# TRAVAIL DEMANDÉ
1/ Répondez brièvement à partir du texte ci-dessous.
(a) Quelle date figure en tête du texte ?
(b) Aux témoignages de qui cet article est-il dû, tout d'abord ?
(c) Selon le texte, que prennent soin de faire certaines sœurs avant de se rendre dans une loge ?
2/ Reproduisez fidèlement un passage du texte ci-dessous : commencez aux mots « Certaines soeurs du » et arrêtez-vous après les mots « la plante verte. ».

# TEXTE FOURNI
30 Juin 2017
Je dois, tout d'abord, cet article aux témoignages d'une amie et de sœurs du GODF. Suite à mon article donnant des conseils aux femmes dans leur choix d'une obédience mixte, j'ai été à nouveau interpellée par mon « oubli » que j'aurais fait : le GODF. Oublier le GODF serait un tour de force que, même moi, je ne saurais faire. Un article précédent traitait (plus ou moins) du même sujet. Ici, il s'agit d'étayer ....
Certaines soeurs du GODF expliquent que lorsqu'elles visitent des loges du GODF, elles sont tuilées … mais pas les frères (au même grade) de leur loge qui les accompagnent. D'autres encore prennent soin de téléphoner au vénérable de la loge afin de vérifier si elles ne seront pas refoulées à la porte du temple. Ce qui arrive, malheureusement, encore trop souvent. D'autres ont fait l'expérience de discussions surréalistes, embarquant dans une machine à remonter dans le temps, sur la place des femmes au GODF …située quelque part entre la potiche et la plante verte.

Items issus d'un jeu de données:
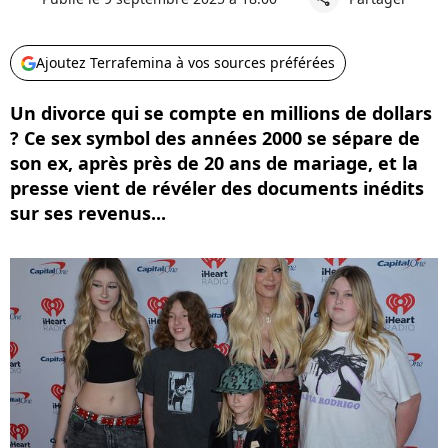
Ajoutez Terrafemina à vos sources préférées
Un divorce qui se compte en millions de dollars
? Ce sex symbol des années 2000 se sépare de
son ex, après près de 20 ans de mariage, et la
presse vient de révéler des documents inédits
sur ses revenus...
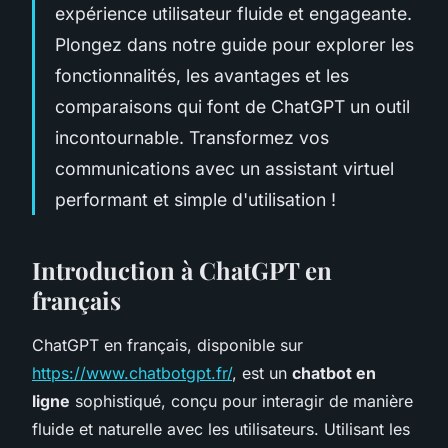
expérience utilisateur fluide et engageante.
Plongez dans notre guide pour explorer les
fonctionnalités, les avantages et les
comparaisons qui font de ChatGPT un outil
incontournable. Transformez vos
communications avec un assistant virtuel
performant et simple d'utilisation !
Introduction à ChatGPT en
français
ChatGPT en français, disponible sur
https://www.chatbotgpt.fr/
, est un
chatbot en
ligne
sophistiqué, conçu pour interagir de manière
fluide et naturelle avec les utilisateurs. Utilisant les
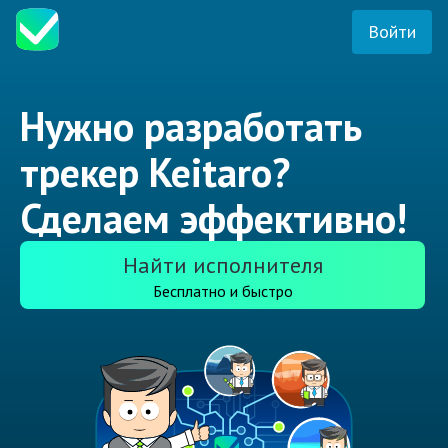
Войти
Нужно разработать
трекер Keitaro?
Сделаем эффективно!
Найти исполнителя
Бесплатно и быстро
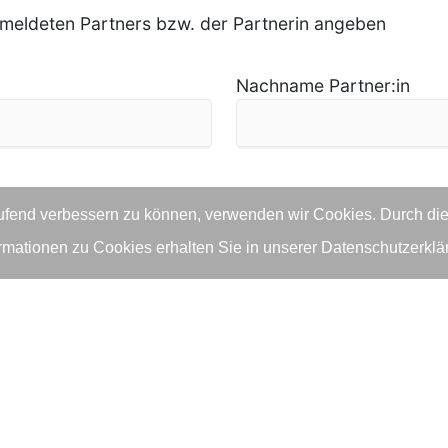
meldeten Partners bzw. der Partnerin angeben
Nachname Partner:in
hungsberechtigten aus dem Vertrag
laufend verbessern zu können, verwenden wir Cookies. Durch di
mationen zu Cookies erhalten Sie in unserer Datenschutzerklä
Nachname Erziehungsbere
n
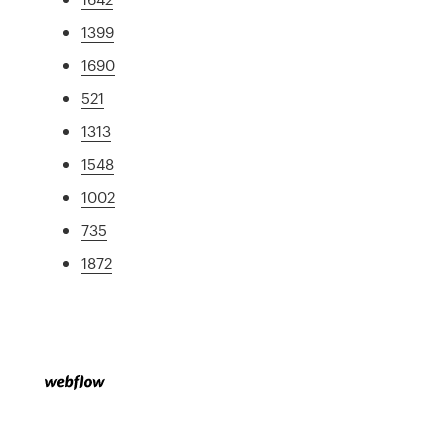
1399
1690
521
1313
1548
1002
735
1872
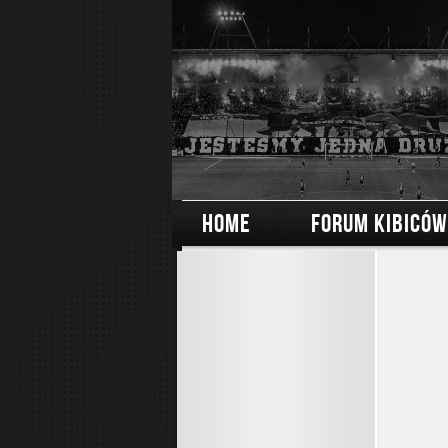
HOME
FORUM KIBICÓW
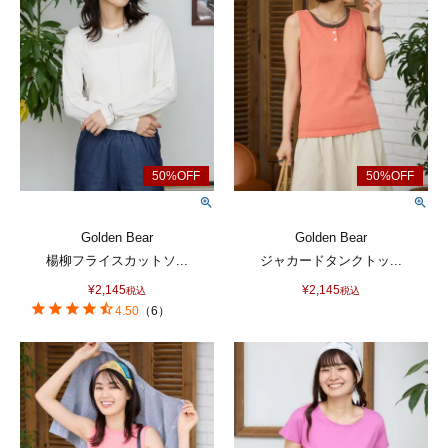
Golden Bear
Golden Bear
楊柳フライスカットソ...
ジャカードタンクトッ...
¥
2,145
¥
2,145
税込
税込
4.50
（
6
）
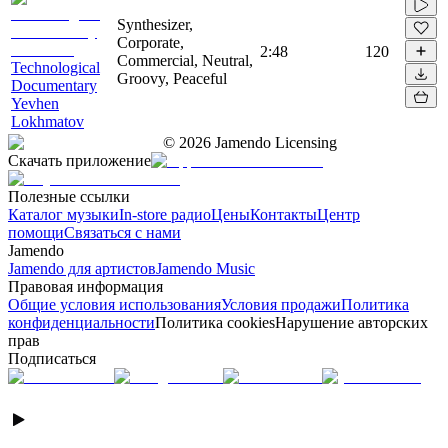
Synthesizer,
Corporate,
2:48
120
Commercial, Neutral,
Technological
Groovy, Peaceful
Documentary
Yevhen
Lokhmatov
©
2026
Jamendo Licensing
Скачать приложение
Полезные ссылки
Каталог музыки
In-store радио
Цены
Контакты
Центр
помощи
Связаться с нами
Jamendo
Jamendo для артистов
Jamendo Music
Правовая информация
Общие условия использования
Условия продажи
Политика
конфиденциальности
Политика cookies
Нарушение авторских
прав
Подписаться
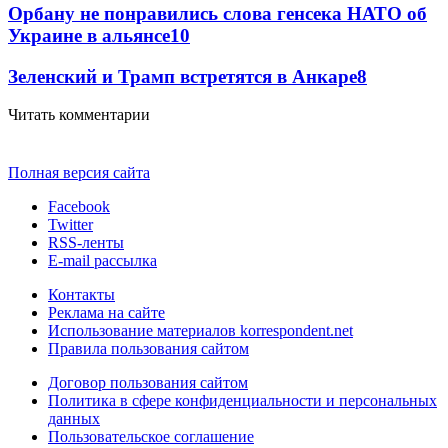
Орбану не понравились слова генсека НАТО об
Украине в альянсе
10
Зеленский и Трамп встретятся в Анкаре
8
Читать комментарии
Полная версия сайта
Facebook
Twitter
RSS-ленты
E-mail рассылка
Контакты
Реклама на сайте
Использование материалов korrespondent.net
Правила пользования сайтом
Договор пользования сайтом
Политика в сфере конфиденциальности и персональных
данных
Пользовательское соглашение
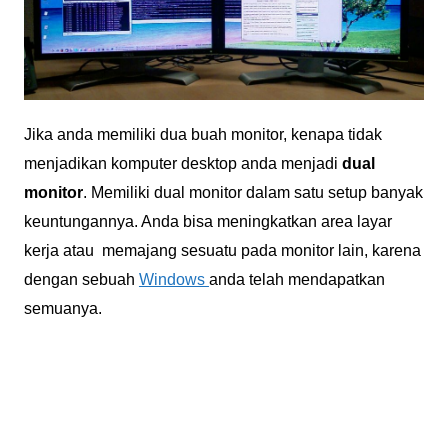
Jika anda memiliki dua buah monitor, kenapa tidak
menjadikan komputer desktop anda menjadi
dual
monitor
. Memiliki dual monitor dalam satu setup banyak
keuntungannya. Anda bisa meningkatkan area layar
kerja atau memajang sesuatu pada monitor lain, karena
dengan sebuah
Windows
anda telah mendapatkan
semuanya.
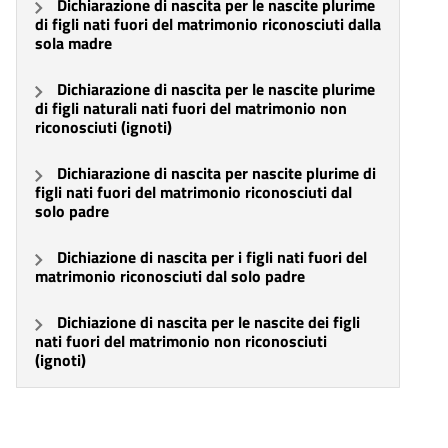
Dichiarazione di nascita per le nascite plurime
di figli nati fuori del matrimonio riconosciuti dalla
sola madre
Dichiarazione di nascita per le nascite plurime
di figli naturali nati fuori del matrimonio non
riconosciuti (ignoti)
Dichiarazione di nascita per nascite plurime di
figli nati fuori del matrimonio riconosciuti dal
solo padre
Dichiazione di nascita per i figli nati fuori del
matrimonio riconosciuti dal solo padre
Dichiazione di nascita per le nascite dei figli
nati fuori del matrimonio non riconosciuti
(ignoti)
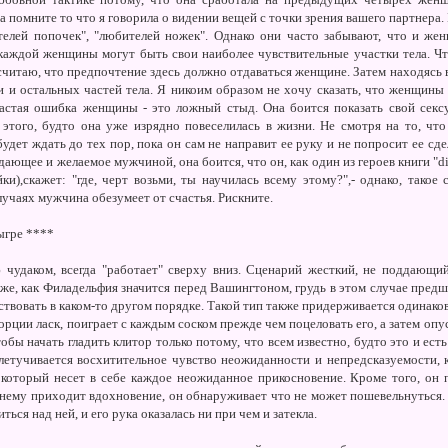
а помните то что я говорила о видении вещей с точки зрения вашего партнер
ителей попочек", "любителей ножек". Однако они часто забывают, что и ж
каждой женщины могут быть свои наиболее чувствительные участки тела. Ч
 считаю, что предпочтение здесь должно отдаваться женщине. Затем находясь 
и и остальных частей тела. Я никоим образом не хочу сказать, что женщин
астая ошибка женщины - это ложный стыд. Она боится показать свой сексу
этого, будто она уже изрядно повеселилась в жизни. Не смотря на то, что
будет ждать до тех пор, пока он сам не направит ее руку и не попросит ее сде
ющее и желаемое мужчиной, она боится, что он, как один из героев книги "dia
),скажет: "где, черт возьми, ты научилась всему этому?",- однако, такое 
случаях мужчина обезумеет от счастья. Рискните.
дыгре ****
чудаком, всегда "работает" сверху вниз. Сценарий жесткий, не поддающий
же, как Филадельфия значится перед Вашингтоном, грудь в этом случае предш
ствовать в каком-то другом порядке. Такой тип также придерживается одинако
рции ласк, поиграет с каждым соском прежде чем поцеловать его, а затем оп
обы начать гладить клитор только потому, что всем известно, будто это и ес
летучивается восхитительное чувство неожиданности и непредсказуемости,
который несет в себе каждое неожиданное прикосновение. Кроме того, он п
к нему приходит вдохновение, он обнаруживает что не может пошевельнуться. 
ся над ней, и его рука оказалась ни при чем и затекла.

# RÉPONSES
1/
(a) 30 Juin 2017.
(b) Aux témoignages d'une amie et de sœurs du GODF.
(c) Téléphoner au vénérable de la loge afin de vérifier si elles ne seront pas refoulées à la porte du temple.

2/
Certaines soeurs du GODF expliquent que lorsqu'elles visitent des loges du GODF, elles sont tuilées … mais pas les frères (au même grade) de leur loge qui les accompagnent. D'autres encore prennent soin de téléphoner au vénérable de la loge afin de vérifier si elles ne seront pas refoulées à la porte du temple. Ce qui arrive, malheureusement, encore trop souvent. D'autres ont fait l'expérience de discussions surréalistes, embarquant dans une machine à remonter dans le temps, sur la place des femmes au GODF …située quelque part entre la potiche et la plante verte.